**THE PROBLEM**
Omit every picture while you reproduce the entries that follow word for word.

**DATASET ENTRIES**
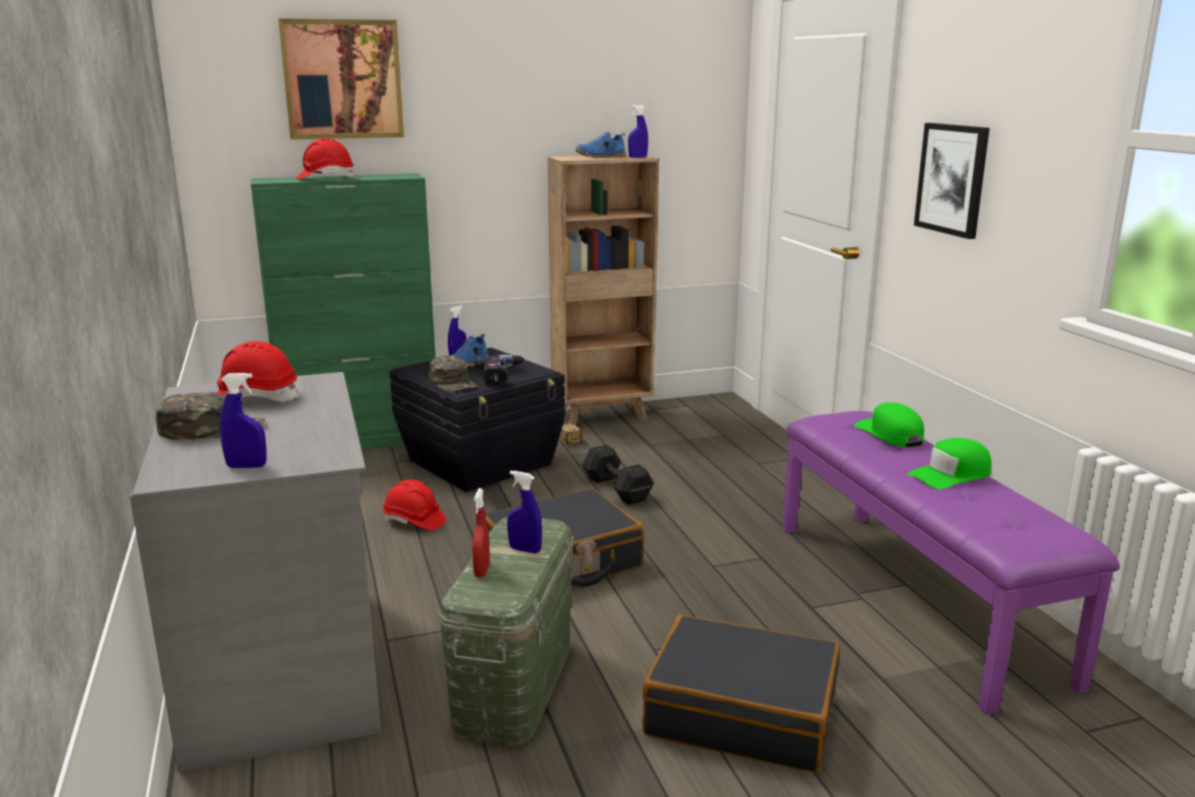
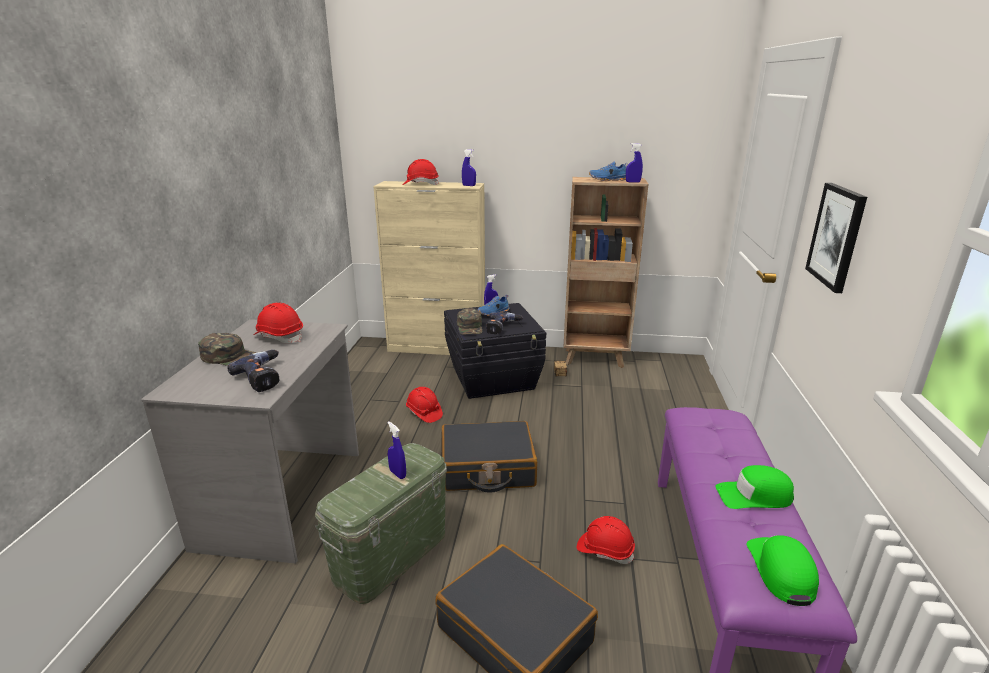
camera: 25 degrees right, 5 degrees up
(246, 466) = (212, 392): blue spray bottle -> blue spray bottle (469, 185)
(306, 440) = (264, 377): none -> power drill
(343, 79) = (440, 120): picture -> none
(362, 441) = (437, 348): green cabinet -> beige cabinet
(482, 571) = (358, 483): red spray bottle -> none
(616, 488) = (563, 418): black dumbbell -> none
(776, 607) = (605, 550): none -> red hard hat
(889, 434) = (735, 440): green cap -> green cap (780, 571)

**SOLUTION FOR THIS EXERCISE**
camera: 25 degrees right, 5 degrees up
(246, 466) = (212, 392): blue spray bottle -> blue spray bottle (469, 185)
(306, 440) = (264, 377): none -> power drill
(343, 79) = (440, 120): picture -> none
(362, 441) = (437, 348): green cabinet -> beige cabinet
(482, 571) = (358, 483): red spray bottle -> none
(616, 488) = (563, 418): black dumbbell -> none
(776, 607) = (605, 550): none -> red hard hat
(889, 434) = (735, 440): green cap -> green cap (780, 571)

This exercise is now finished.